Fil d'Ariane
Après plus de 10 mois, le plus long procès de l’histoire judiciaire française vient de s’achever. Les 20 prévenus écopent de peines allant de 2 ans de prison à la perpétuité incompressible. Tour d’horizon des principales réactions après l’annonce du verdict.
« C’est un vrai soulagement d’en avoir fini avec le procès », se réjouit Bruno Poncet, rescapé de l’attaque terroriste du Bataclan. Le 13 novembre 2015, un commando terroriste fait 130 morts à Paris. Presque six ans plus tard, le 8 septembre 2021, le procès de ces attentats s’ouvre à Paris. Il s’est achevé le 29 juin 2022, avec l’annonce des peines requises à l’encontre des 20 accusés. Le principal accusé, Salah Abdeslam, est condamné à la perpétuité incompressible. Cette peine est rarement prononcée en France.
Bruno Poncet avoue avoir hâte de reprendre le travail le lundi suivant le verdict, même s’il est conscient du « vide » que va laisser la fin de ce procès. Selon lui, « certaines peines peuvent paraître un peu lourde » et il craint que cela « crée des monstres », en raison du nombre de détenus déjà très important derrière les barreaux.

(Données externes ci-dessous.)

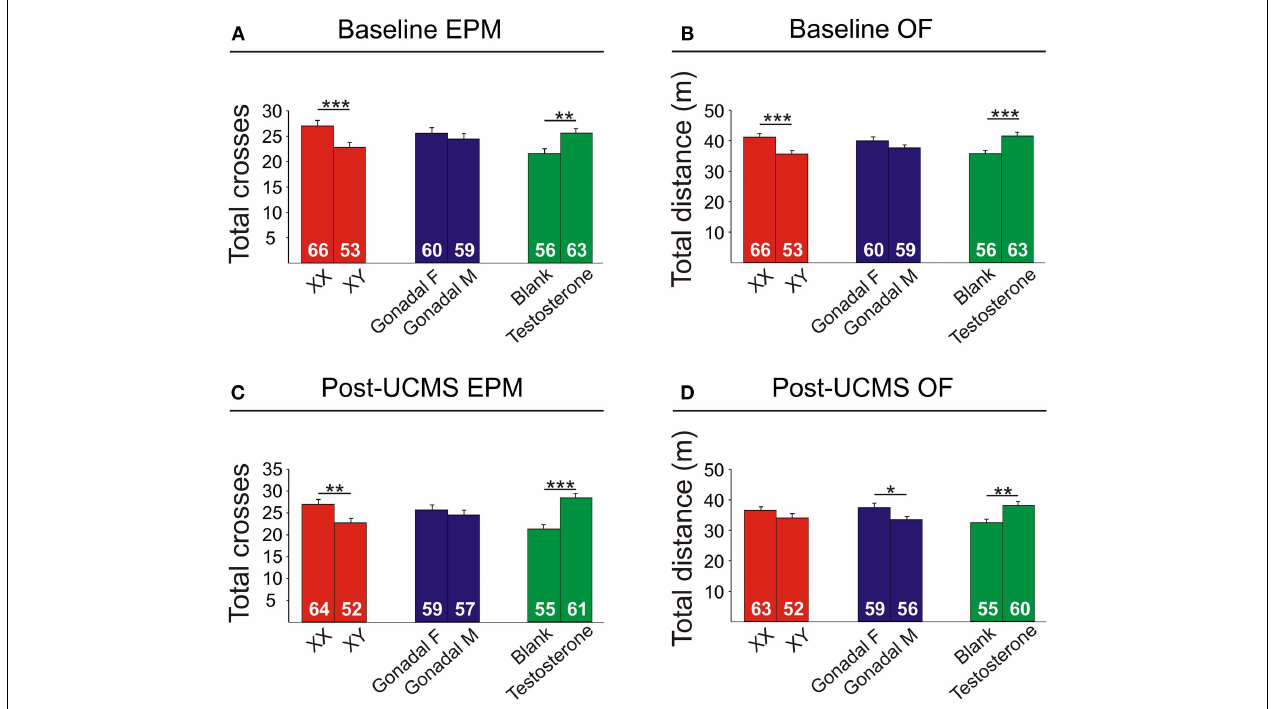
FIGURE 8 | Locomotor activity measures in FCG mice . Elevated plus maze (EPM) results for total crosses at baseline (A) and post-UCMS (C) . Open field (OF) results for total distance at baseline (B) and post-UCMS (D) . Numbers at the base of bars indicate N. Error bars indicate mean ± SEM. *** p < 0.001; ** p < 0.01; * p <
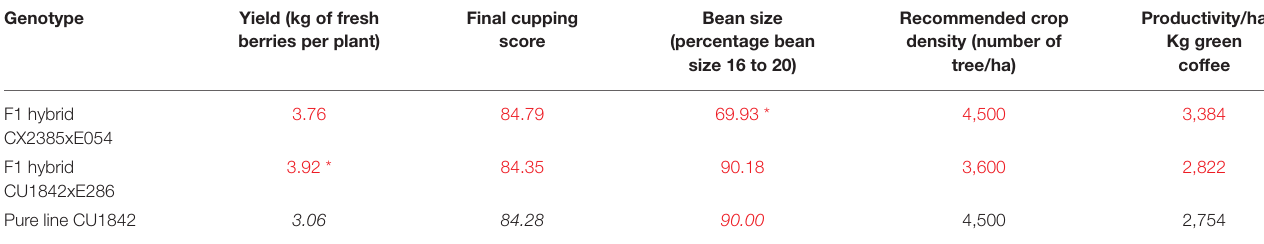
Pure line CU1842 84.28 90.00 2,754 Comparison of the target traits. Numbers in italics indicate the selection threshold. Numbers in red indicate the performances obtained in the shade trial. Numbers in black indicate performances obtained in the sun trial. Means followed by an asterisk indicate a difference between the pure line CU1842 and the F1 hybrid according to the non-parametric Wilcoxon rank-sum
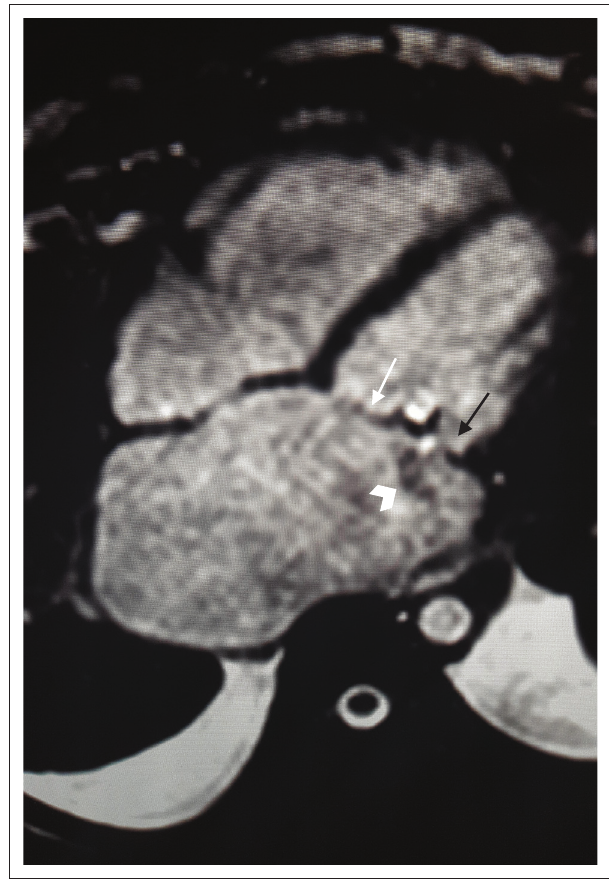
FIGURE 9: SSFP four-chamber view demonstrates prolapse of the anterior leaflet (white arrow) in relation to the posterior leaflet (black arrow) and a posterolateral directed regurgitation jet (arrowhead).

L’ancien président de la République François Hollande salue un procès « exemplaire. » Dans un communiqué publié sur ses réseaux sociaux, il considère que « la Justice a permis de rechercher la vérité pour mieux comprendre le cheminement du terrorisme islamiste. » Il espère que les enregistrement du procès donneront « aux générations futures les moyens de comprendre ce qu’il s’est produit le 13 novembre 2015, afin que rien ne soit oublié du fanatisme des terroristes et du caractère irréparable des vies broyées. »
— François Hollande (@fhollande) June 29, 2022
« Certains avaient besoin de cette peine », temporise Philippe Duperron, président de l’association de victimes 13onze15. Il fait ici référence à la peine prononcée à l’encontre de Salah Abdeslam, la perpétuité incompressible. « La cour a décidé de la plus extrême sévérité, ajoute-t-il. Je suis convaincu que cela satisfera une partie des victimes. »

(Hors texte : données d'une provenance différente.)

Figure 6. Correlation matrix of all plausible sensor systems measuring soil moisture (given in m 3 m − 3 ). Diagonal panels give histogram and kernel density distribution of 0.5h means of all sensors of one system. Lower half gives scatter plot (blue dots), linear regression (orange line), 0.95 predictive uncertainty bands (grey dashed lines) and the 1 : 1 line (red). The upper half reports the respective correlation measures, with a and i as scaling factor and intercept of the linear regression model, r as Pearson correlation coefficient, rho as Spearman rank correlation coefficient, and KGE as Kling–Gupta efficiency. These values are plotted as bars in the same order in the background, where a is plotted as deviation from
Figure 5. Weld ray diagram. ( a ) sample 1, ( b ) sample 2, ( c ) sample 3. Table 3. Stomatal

J’ai quand même l’impression d’un immense gâchis, on envoie des gens en prison, il y a eu plus de 130 morts et la justice vient réparer l’innommable.Pour Arthur Dénouveaux, président de l’association de victimes Life for Paris
Pour Arthur Dénouveaux, président de l’association de victimes Life for Paris, « le chemin face à cette horreur a été de se reconstruire en groupe, et pas individuellement. » Si le fait de pouvoir « se serrer les coudes » lui a été bénéfique, ce procès lui laisse un goût amer : « j’ai quand même l’impression d’un immense gâchis, on envoie des gens en prison, il y a eu plus de 130 morts et la justice vient réparer l’innommable. » Pour lui, la justice ne lui ramène pas sa vie d’avant. « Avant de penser l’après, je vais digérer le fait qu’on a fini une première boucle. »

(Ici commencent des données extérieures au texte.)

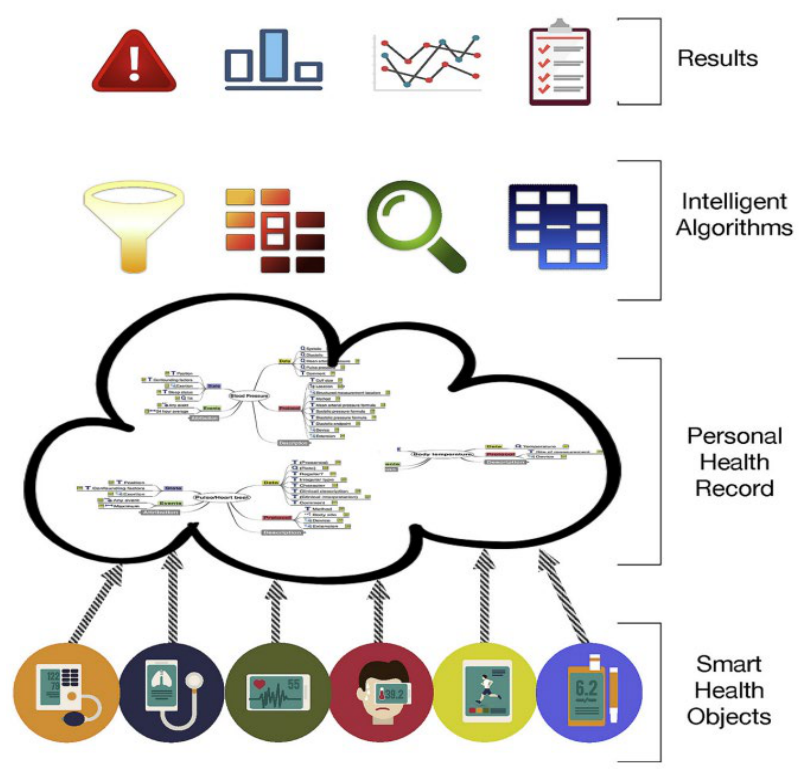
Figure 2. Overview of IoHT patient data layers [19].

« On est à un moment satisfaisant pour tout le monde, en tout cas pour la justice », estime Me Gérard Chemla, avocat des parties civiles. Selon lui, « les peines prononcées ne sont pas excessives » et « on a la sensation après le verdict qu’on tourne une page. » Pour Me Martin Vettes, un des avocats de Salah Abdeslam, « on ne peut pas se satisfaire d’une décision qui met sur un pied d’égalité le commanditaire des attentats du 13-Novembre et Salah Abdeslam, qui n’est pas commanditaire de toute évidence », regrette-t-il sur la radio française France Inter.
On ne peut pas se satisfaire quand on a plaidé l’acquittement, quand bien même la peine prononcée couvre in fine à la détention provisoire.Christian Saint-Palais, avocat de Yassine Atar
Même son de cloche pour Christian Saint-Palais, avocat de Yassine Atar, condamné à huit ans d’emprisonnement. « On ne peut pas se satisfaire quand on a plaidé l’acquittement, quand bien même la peine prononcée couvre in fine à la détention provisoire », explique-t-il. Selon lui, « les contestations juridiques et factuelles développées auraient mérité davantage d’attention » sur l’ensemble du verdict.
L’avocat de Sofien Ayari, condamné à trente ans de réclusion, Me Ilyacine Nogueras estime avoir été écoutée par la cour, sur la volonté de mise en exergue de l’absence de complicité de son client. Pour l’avocate de Mohamed Abrini, condamné à la réclusion à perpétuité avec une peine de sûreté de 22 ans Me Marie Violleau, « c’est un peu compliqué de réagir après dix mois d’audience qui se terminent dans l’hystérie générale. » Les accusés ont désormais dix jours pour faire appel. « On ira le voir en prison pour décider de ce que l’on fait », explique Me Marie Violleau.